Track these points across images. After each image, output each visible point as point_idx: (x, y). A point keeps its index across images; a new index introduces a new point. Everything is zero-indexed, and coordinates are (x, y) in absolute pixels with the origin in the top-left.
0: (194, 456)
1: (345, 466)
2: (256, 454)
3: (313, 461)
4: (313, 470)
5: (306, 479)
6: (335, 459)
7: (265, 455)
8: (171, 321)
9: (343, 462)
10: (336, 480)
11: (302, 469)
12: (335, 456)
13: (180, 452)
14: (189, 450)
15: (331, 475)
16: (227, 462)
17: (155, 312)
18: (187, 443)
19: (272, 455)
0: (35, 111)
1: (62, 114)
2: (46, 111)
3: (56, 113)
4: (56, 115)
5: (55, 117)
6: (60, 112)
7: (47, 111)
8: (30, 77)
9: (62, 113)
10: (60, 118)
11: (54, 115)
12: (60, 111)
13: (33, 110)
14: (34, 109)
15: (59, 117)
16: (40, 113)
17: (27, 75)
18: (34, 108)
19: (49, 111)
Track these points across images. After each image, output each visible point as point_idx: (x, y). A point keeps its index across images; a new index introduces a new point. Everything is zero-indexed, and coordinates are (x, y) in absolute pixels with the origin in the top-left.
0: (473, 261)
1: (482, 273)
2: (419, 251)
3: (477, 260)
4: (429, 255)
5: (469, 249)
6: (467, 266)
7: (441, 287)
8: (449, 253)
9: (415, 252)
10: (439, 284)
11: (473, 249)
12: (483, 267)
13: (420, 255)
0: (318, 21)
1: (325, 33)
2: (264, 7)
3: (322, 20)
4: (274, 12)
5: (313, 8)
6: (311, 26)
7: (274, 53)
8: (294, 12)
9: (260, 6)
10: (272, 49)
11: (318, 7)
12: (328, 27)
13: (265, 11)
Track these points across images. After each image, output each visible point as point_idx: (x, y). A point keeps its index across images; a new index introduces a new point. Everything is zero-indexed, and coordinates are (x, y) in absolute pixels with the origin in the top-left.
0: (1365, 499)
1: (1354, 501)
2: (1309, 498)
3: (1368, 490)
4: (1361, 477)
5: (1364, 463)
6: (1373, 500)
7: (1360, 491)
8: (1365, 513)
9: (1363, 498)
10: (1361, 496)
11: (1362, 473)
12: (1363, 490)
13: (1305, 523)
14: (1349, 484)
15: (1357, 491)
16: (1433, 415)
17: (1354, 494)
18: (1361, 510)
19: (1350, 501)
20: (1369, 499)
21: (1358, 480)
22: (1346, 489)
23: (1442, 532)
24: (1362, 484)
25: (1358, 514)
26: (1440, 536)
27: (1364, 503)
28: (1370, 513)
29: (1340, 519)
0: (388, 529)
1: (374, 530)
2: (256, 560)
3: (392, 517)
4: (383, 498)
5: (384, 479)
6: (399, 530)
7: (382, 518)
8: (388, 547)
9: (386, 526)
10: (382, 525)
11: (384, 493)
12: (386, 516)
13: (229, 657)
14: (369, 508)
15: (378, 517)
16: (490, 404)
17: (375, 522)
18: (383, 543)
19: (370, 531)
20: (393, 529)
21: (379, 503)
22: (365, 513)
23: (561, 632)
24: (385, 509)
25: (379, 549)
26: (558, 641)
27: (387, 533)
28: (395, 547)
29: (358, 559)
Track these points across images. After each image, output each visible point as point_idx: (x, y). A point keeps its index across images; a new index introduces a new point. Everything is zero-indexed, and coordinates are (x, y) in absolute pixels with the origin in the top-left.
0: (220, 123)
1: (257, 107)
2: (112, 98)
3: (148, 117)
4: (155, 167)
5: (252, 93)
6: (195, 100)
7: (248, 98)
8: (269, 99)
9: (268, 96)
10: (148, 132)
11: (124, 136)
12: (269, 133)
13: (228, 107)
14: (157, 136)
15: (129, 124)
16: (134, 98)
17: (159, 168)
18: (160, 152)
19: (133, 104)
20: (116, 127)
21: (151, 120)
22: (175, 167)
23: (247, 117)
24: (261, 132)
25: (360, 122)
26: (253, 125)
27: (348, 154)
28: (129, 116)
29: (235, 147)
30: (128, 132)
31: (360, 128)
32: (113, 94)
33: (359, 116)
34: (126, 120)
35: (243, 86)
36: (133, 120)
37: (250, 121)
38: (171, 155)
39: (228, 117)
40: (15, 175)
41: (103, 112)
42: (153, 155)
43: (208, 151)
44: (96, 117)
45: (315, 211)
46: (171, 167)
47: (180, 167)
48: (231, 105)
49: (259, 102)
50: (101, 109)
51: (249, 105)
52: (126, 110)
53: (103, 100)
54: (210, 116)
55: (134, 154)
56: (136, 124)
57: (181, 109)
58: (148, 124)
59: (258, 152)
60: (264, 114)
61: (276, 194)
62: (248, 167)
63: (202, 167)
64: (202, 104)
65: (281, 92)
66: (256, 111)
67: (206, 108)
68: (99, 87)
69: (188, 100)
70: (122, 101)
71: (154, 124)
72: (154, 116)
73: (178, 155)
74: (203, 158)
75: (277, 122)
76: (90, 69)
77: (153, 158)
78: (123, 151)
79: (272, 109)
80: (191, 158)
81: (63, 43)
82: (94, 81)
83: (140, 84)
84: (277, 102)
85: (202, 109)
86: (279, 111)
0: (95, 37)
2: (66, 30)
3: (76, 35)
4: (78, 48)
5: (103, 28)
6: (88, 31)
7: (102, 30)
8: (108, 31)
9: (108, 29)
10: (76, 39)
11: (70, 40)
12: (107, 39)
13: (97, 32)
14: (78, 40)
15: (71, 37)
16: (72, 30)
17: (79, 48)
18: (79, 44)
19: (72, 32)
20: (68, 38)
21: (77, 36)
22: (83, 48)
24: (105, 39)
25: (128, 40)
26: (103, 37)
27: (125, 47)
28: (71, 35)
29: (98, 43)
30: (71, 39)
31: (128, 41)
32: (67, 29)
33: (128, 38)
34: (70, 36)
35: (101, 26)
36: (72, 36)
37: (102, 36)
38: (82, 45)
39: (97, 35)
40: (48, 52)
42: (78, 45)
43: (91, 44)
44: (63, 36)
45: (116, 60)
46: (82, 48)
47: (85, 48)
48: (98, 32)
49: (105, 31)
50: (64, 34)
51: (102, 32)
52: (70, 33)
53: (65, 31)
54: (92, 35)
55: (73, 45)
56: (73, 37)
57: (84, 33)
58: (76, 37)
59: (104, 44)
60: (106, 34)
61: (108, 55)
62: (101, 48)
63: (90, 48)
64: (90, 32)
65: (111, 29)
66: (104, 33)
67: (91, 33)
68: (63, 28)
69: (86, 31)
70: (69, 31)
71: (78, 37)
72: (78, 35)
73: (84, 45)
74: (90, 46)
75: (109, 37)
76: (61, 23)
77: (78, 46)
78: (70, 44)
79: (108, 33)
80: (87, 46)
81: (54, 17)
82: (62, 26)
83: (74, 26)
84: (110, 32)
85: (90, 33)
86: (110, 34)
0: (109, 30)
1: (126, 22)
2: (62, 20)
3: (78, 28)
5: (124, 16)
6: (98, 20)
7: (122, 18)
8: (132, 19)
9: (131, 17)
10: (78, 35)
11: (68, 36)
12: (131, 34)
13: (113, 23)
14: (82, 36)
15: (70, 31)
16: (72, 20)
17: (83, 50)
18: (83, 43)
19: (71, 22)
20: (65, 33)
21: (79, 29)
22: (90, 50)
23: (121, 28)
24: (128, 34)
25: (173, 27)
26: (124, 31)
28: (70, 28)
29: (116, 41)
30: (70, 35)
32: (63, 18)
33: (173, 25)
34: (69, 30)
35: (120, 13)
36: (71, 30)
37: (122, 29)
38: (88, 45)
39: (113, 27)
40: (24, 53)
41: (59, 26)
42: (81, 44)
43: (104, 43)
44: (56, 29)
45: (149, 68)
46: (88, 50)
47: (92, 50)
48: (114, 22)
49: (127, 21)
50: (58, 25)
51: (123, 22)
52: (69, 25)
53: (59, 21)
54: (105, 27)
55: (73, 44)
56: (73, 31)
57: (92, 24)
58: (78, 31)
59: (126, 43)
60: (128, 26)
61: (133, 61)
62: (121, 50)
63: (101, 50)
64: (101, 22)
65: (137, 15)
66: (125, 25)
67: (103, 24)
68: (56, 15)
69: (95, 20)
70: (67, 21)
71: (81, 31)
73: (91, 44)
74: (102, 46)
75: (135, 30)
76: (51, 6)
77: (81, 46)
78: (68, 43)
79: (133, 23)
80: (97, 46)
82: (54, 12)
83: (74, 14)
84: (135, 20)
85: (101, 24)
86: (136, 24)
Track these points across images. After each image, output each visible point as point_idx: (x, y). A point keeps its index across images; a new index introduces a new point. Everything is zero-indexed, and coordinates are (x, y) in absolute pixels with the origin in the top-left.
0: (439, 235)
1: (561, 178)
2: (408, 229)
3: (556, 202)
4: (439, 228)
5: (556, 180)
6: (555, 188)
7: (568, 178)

▸ Exercise:
From the data above, output exactly the lines between the one containing "12: (335, 456)" and the one containing "12: (483, 267)", counting both of them.

▸ Result of this task:
12: (335, 456)
13: (180, 452)
14: (189, 450)
15: (331, 475)
16: (227, 462)
17: (155, 312)
18: (187, 443)
19: (272, 455)
0: (35, 111)
1: (62, 114)
2: (46, 111)
3: (56, 113)
4: (56, 115)
5: (55, 117)
6: (60, 112)
7: (47, 111)
8: (30, 77)
9: (62, 113)
10: (60, 118)
11: (54, 115)
12: (60, 111)
13: (33, 110)
14: (34, 109)
15: (59, 117)
16: (40, 113)
17: (27, 75)
18: (34, 108)
19: (49, 111)
Track these points across images. After each image, output each visible point as point_idx: (x, y). A point keeps its index across images; a new index introduces a new point. Everything is zero-indexed, and coordinates are (x, y) in absolute pixels with the origin in the top-left.
0: (473, 261)
1: (482, 273)
2: (419, 251)
3: (477, 260)
4: (429, 255)
5: (469, 249)
6: (467, 266)
7: (441, 287)
8: (449, 253)
9: (415, 252)
10: (439, 284)
11: (473, 249)
12: (483, 267)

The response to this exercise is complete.